When Observation or “Watchful Waiting” is recommended, it is important to consider the risk of progression as a 15° curve in a 11 year old girl with a family history of scoliosis will have a high risk of progression compared to that a 25° curve in a 15 year old with no family history. In deciding on the best treatment approach, it is important to remember that all large curves started off small and it is easier to treat a small curve with bracing and scoliosis specific exercise than it is a large curve.

In curves between 10-20°, physiotherapy scoliosis specific exercises should be started as there is evidence that they can improve or control the development of small curves.

In curves over 20-25° with a moderate to high risk of progression, scoliosis bracing must be used in conjunction with scoliosis specific exercise. In Dr Stuart Weinstein’s BrAIST study, bracing was shown to be effective in reducing the progression to the surgical threshold of 50° by the end of growth in 72% of cases compared to 48% of those who were purely observed. What is important to remember, is that those who wore the brace for more than 13 hours per day actually had a 90% success rate.

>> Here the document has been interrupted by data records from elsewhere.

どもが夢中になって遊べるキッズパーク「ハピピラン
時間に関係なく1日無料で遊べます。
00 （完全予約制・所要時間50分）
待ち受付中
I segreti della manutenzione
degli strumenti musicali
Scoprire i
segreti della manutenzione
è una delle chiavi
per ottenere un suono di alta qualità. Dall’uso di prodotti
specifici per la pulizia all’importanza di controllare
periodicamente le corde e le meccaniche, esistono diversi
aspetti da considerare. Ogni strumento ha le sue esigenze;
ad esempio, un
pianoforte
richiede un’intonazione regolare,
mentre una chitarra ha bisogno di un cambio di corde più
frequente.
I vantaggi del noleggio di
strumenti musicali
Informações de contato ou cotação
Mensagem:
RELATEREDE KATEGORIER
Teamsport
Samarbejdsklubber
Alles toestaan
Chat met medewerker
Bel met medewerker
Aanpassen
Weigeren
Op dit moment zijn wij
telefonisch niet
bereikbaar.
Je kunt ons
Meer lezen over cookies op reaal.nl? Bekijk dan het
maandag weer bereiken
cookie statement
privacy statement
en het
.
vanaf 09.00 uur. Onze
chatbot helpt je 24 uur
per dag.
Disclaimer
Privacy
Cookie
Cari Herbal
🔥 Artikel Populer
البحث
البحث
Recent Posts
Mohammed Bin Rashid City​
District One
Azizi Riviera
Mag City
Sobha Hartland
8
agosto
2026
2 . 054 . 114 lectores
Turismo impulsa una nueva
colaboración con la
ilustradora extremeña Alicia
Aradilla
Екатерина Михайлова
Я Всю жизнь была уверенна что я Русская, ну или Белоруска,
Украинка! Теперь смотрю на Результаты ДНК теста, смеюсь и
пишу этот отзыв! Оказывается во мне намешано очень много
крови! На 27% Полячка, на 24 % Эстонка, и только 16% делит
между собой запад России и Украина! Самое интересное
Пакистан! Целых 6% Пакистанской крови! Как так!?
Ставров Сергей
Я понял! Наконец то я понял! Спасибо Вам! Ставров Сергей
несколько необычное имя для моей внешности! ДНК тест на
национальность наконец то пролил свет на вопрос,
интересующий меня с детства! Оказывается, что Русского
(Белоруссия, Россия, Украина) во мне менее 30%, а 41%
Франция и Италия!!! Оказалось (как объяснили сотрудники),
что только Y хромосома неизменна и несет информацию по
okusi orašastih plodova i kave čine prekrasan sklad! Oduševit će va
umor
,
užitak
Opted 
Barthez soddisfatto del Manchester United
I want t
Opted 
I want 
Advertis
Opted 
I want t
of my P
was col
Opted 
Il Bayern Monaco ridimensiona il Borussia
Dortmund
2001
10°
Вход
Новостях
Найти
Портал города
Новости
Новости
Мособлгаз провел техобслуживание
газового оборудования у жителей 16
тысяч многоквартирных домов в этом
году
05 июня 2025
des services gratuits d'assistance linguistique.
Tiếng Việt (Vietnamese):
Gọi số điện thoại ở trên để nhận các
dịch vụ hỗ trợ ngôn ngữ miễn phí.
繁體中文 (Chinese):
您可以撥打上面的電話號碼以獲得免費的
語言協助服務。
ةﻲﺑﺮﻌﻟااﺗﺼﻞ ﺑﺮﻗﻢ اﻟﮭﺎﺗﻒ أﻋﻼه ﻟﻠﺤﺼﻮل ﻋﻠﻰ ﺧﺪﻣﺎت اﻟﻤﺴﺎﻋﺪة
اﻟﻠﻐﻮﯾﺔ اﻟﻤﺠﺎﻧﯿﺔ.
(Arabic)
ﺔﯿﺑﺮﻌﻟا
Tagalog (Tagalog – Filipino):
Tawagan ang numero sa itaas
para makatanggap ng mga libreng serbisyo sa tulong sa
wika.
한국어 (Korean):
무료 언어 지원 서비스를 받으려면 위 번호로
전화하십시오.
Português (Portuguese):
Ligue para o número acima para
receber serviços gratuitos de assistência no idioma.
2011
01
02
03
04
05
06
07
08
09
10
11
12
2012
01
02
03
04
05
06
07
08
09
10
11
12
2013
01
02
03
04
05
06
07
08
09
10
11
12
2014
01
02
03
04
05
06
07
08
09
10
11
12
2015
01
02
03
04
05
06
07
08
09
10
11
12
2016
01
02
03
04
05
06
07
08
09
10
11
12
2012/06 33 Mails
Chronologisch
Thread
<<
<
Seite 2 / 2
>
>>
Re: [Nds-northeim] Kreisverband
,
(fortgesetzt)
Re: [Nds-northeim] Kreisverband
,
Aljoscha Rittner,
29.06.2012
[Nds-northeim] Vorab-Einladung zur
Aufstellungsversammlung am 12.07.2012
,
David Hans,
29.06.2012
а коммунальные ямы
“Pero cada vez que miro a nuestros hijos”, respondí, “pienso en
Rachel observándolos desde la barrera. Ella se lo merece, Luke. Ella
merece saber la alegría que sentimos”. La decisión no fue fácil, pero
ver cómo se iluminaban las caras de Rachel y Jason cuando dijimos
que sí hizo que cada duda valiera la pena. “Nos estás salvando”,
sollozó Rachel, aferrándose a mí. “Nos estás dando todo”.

In curves 45-50°, conservative treatment becomes far more difficult. In older adolescent’s when a curve is less likely to rapidly progress, an aggressive rigid brace may be used and combined with intensive scoliosis specific exercise. This may help to improve body aesthetics and reduce the curve size when surgery is not recommended.

In large curves in younger adolescents with a high risk of progression, bracing may be used to slow curve development. This way surgery can be delayed until growth has finished so multiple surgeries are not required.

When curves are large and the risk of progression is high, surgery may be the only option. Surgery is recommended not purely on curve size, but also on curve location, future progression, loss of postural balance and when bracing has been unsuccessful.

When surgery is required, the spine is fused into a straightened position. The techniques for this do vary and may involve utilisation of bone grafts or surgical rods to straighten the spine. Surgery, is undoubtedly not without risks but patients will normally return to school in 4-6 weeks and most if not all of their normal activities and non-contact sports over the following 12 months.